No. qPCR does not tell us whether the virus is dead or alive, it just detects fragments of the genetic material of the virus.
Does data from wastewater only reflect people who currently have COVID-19 or does it also include those who have fully recovered?
Our results represent people who are actively shedding the virus in their stool. Current research indicates that most viral shedding in stool takes place in the first few days after infection begins. Therefore, wastewater likely primarily represents people who have been recently infected with Covid-19, even if they have not yet developed symptoms. It does not include those who are fully recovered and no longer shedding the virus. In epidemiology terms, our data from wastewater is indicative of disease incidence. You can read more about this in our paper.
Where can I find literature supporting Biobot’s method?
Here are four references for our work. Downloadable PDFs are available from all four links. Biobot staff continue to publish cutting-edge academic papers––you can follow @BiobotAnalytics on Twitter to stay in touch with our most up-to-date work. For more publications by the Biobot team and our collaborators, please see https://biobot.io/science/.
Our team describes the first successful detection and quantification of SARS-CoV-2 in wastewater samples collected in the US (in Massachusetts). We validate our qPCR assay by sequencing the PCR product and matching it to SARS-CoV-2, and we present our thought process to estimate the number of COVID-19 infections based on wastewater titers. We also report that wastewater indicates a higher level of community infection than reported clinical cases.

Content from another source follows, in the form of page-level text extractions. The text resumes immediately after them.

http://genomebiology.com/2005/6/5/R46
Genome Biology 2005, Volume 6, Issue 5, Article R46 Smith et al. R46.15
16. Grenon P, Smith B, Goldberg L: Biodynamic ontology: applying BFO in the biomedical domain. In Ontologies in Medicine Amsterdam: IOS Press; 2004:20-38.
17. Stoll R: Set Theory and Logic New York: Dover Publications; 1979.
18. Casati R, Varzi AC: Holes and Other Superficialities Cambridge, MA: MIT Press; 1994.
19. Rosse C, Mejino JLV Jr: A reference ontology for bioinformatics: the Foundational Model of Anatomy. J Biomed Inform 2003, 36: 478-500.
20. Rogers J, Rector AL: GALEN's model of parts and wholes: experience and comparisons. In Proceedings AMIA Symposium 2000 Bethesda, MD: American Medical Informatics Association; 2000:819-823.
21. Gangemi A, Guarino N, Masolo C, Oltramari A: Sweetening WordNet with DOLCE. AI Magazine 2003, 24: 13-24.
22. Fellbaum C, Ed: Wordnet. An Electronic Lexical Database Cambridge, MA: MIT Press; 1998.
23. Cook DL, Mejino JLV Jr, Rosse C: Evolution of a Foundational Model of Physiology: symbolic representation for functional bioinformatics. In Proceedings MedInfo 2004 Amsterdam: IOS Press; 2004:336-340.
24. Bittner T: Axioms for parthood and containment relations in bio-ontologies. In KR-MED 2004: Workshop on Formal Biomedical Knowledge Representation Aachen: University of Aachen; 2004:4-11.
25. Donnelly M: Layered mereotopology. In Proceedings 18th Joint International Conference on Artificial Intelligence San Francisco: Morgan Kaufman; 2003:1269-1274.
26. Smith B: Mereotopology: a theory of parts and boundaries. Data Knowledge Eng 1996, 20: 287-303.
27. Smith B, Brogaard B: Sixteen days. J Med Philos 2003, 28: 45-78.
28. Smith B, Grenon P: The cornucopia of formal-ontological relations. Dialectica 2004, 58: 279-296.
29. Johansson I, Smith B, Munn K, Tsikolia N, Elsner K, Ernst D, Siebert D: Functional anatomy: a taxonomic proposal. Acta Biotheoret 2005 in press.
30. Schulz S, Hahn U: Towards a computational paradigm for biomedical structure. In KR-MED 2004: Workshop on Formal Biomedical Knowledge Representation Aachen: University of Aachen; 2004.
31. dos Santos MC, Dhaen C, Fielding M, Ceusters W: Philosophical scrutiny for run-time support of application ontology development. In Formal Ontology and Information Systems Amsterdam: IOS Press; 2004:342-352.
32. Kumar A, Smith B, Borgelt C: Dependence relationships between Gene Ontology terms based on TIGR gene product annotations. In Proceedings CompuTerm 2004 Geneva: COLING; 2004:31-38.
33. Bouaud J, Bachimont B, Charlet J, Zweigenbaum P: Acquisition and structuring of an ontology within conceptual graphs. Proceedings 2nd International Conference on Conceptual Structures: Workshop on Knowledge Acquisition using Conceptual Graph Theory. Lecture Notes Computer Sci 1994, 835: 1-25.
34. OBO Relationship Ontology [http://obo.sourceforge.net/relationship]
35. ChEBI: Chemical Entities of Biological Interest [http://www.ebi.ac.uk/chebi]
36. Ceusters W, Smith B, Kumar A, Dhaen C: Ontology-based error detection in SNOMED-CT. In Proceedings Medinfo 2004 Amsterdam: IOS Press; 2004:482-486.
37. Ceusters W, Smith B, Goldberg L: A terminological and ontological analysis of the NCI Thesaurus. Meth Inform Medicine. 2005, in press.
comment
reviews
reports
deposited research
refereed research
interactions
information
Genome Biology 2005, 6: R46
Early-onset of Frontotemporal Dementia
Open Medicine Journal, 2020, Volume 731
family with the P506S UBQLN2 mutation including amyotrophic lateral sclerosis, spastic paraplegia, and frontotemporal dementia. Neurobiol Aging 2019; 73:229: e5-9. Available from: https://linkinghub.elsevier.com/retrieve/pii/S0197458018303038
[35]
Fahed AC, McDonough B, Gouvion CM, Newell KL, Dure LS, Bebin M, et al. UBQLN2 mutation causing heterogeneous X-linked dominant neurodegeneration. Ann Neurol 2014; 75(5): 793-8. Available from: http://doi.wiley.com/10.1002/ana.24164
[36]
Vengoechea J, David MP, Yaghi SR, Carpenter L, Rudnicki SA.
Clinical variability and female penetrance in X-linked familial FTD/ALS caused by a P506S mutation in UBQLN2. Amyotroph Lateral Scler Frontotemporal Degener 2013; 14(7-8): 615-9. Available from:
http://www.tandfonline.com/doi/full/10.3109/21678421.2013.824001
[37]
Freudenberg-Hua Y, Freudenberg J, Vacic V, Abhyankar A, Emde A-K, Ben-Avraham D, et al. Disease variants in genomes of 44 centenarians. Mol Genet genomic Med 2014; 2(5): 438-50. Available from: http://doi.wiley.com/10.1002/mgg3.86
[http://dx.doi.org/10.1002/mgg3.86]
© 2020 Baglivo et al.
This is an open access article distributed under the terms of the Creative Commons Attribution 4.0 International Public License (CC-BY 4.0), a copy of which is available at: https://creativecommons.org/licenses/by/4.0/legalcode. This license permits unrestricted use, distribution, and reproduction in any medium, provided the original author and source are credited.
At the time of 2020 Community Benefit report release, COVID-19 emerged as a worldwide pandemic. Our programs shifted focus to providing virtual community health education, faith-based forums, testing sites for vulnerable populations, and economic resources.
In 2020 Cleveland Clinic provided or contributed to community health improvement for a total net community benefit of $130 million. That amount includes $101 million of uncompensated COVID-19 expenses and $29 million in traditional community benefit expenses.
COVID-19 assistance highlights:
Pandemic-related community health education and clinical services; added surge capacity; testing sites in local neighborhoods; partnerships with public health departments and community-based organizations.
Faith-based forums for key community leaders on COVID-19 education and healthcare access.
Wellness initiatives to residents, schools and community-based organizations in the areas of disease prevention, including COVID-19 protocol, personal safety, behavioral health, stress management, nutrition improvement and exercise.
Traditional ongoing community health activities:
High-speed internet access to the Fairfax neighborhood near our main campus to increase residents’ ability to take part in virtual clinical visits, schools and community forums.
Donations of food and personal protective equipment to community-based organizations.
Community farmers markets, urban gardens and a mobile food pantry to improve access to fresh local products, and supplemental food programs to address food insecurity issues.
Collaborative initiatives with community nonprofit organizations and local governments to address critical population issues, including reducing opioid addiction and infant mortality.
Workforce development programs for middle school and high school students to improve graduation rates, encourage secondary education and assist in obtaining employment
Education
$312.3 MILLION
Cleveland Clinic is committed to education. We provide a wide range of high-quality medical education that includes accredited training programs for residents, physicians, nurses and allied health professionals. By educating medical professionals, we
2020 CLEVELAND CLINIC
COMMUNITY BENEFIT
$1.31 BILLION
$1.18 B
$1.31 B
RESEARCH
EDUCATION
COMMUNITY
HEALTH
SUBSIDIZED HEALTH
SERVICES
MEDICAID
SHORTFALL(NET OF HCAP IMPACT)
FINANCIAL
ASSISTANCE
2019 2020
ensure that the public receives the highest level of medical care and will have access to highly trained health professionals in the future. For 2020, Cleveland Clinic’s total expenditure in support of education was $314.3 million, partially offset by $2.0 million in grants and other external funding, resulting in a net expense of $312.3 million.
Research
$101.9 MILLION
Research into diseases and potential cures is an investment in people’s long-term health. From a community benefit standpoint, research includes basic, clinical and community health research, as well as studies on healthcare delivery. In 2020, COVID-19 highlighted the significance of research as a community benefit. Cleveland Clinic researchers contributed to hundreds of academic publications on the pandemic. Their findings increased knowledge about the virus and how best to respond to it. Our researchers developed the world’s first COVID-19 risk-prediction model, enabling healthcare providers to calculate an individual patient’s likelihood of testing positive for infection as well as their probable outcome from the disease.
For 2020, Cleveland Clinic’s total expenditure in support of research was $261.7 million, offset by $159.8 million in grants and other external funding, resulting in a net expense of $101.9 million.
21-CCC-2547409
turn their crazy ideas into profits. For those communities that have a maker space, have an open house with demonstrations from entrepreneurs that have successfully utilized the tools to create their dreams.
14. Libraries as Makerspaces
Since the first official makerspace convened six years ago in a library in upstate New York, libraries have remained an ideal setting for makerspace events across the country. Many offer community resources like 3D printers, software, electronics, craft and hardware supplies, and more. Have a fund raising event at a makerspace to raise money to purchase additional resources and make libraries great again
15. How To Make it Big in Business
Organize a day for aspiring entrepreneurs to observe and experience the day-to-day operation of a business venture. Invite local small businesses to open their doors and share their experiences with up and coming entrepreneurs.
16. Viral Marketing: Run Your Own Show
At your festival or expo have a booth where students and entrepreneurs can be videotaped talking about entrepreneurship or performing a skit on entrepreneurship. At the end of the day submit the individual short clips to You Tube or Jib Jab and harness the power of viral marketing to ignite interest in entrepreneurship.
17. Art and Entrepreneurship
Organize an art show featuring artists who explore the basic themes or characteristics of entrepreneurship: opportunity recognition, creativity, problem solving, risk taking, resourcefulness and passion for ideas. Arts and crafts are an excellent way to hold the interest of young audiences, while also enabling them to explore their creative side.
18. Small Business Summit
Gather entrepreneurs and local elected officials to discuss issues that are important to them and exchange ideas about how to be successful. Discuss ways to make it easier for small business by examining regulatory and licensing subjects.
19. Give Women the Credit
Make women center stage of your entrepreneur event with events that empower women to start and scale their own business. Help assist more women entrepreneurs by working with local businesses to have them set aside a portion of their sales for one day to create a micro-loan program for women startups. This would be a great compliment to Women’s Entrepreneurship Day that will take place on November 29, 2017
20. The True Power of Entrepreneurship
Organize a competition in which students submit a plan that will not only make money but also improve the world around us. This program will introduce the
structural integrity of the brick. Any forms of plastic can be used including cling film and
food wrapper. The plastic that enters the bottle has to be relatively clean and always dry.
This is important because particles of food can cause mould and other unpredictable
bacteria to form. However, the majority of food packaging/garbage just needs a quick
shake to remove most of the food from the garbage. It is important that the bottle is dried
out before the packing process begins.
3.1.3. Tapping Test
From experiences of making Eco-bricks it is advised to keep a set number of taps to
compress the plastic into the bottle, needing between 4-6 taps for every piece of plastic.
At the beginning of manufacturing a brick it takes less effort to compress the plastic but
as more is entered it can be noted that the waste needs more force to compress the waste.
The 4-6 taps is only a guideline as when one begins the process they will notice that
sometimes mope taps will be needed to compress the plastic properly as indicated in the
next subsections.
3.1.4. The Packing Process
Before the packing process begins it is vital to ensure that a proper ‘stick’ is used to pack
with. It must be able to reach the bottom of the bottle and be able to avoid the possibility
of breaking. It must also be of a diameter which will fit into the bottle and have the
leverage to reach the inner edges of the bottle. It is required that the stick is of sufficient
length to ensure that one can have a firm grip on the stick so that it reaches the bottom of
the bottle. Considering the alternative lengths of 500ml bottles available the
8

Our team describes a time series analysis of samples collected from January to May in Massachusetts showing that we detected SARS-CoV-2 in wastewater days before the first reported clinical cases in March. We also present evidence that wastewater is a leading indicator for new COVID-19 cases (incidence) 4-10 days in advance. Wastewater provides this early warning system because most SARS-CoV-2 virus is shed in stool in the first three days of the infection, before symptoms appear and therefore before people get diagnosed with a clinical test. It is important to notice that based on our work, wastewater better reflects COVID-19 incidence rather than prevalence.
Peer-reviewed article published by a wastewater-epidemiology research team in The Netherlands where they detected SARS-CoV-2 in wastewater days before the first reported clinical cases in their country, further supporting that wastewater provides an early warning for COVID-19 outbreaks.
Peer-reviewed article published by a wastewater-epidemiology research team in Australia. They also validate their qPCR assay through sequencing of the PCR product, and present methods to estimate the number of COVID-19 infections based on wastewater titers.